- Opening Delimiter -

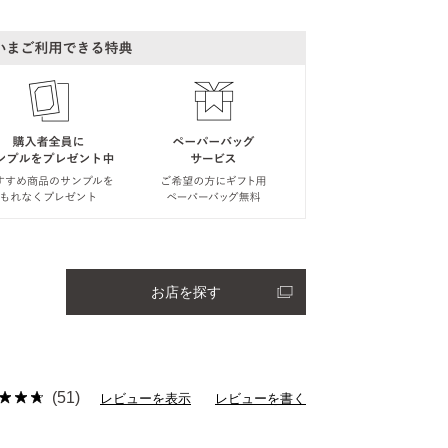
お店を探す
(51)
レビューを表示
レビューを書く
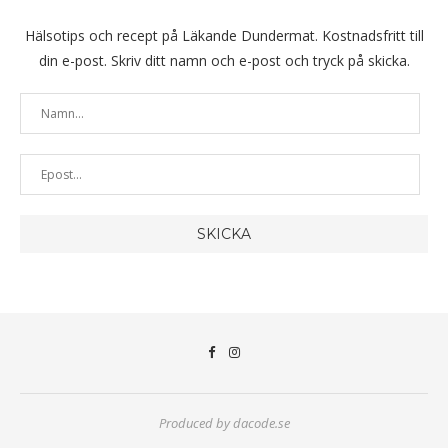
Hälsotips och recept på Läkande Dundermat. Kostnadsfritt till
din e-post. Skriv ditt namn och e-post och tryck på skicka.
Produced by dacode.se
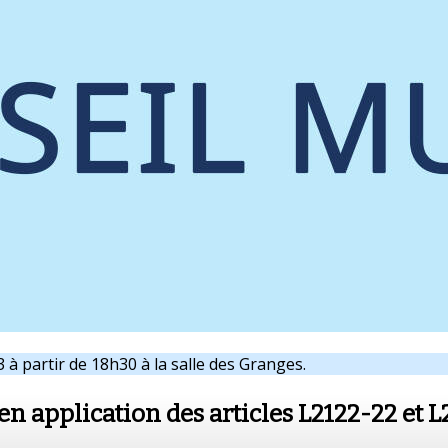
 à partir de 18h30 à la salle des Granges.
en application des articles L2122-22 et L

- Closing Delimiter -

### Brief
Return all of the material exactly, without pictures.

### Solution to the problem
お店を探す
(51)
レビューを表示
レビューを書く
Hälsotips och recept på Läkande Dundermat. Kostnadsfritt till
din e-post. Skriv ditt namn och e-post och tryck på skicka.
Produced by dacode.se
 à partir de 18h30 à la salle des Granges.
en application des articles L2122-22 et L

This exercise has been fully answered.